The new army regime was utterly ruthless, arresting and deporting critics and keeping the Panama republic on a tight rein. This achieved, its greatest challenge was the Culebra Cut, the highest point of the canal line. This nine-mile stretch required three quarters of the total excavation. At the peak of the work, it contained 76 miles of track carrying 160 trains, 300 rock drills and 6,000 men. With temperatures reaching 120 degrees, it became known as ‘Hell’s Gorge’. And as the mountain was removed, the ground fought back. Because of the extreme geological complexity of the isthmus, slides were numberless, eventually adding 25 million cubic yards to the total excavation, which in the end would be three times that required for the Suez Canal.
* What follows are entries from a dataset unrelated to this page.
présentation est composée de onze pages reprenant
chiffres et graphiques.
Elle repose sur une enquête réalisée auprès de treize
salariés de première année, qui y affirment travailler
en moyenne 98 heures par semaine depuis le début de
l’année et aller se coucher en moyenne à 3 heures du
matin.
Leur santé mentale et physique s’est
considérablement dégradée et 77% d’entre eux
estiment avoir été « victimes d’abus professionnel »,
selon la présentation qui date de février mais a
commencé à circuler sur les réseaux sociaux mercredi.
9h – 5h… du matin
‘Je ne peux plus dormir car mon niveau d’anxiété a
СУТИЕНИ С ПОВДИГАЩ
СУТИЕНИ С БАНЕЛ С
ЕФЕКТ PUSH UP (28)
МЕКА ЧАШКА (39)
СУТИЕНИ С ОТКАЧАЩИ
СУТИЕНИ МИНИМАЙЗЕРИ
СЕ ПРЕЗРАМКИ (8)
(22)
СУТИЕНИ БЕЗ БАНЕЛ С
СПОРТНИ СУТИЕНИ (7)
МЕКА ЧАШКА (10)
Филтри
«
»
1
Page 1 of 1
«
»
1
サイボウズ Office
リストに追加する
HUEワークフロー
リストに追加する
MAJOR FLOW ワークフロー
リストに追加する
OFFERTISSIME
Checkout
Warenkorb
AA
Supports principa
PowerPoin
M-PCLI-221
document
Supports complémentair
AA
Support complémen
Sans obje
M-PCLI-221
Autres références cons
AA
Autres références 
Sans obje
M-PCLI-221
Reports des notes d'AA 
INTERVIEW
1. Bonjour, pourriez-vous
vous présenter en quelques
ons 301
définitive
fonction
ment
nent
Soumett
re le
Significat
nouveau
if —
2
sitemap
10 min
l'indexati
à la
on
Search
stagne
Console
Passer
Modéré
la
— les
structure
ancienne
An American called it the ‘land of fantastical and unexpected. No one could say when the sun went down at night what the condition of the Cut would be the next morning’. Or, as one West Indian put it: ‘Today you dig, tomorrow it slides.’
Most of the labour force was from the small island of Barbados. Of a population of 200,000, some 45,000 went to Panama during the American period. The West Indians were treated as cheap and expendable by both the French and Americans. The working conditions were described by one as ‘some sort of semi-slavery’ and, under the Americans, there was a rigid apartheid system in place throughout the canal zone. The West Indian workers were given all the most dangerous jobs and were three times as likely as any others to die from disease or accidents on the works. In all nearly 6,000 died during the American construction period, as well as 300 US citizens. Nonetheless, in spite of obvious resentments, the West Indian accounts are full of pride in knowing they were part of a great, heroic and civilising achievement. ‘Many times I met death at the door’, wrote one worker 50 years after the completion of the canal, ‘but thank God I am alive to see the great improvement the canal had made and the wonderful fame it has around the world.’
Thus the canal carries a legacy of poor labour relations. During one of the first strikes soon after the recent expansion plan got underway, a union leader declared that his members ‘would not be treated as our Jamaican forebears were’. Moreover, the estimated costs have been shown to be hopelessly optimistic, and the projected annual revenue of the completed canal – ‘money will beget money’ – has now been revised down from $5 billion a year to just over $3 billion. In a further echo of the initial construction, cost overruns have been blamed on Panama’s fiendish geology and extraordinary rainfall. Given the history, what is startling is that any of these setbacks should come as a surprise.
There may be one further replaying of history. As the European-led expansion effort stumbles from crisis to crisis, so the American embassy in Panama reported to Washington, the US company Bechtel, ‘with their reputation for coming in to clean up messes, are keeping a close eye’ on the project.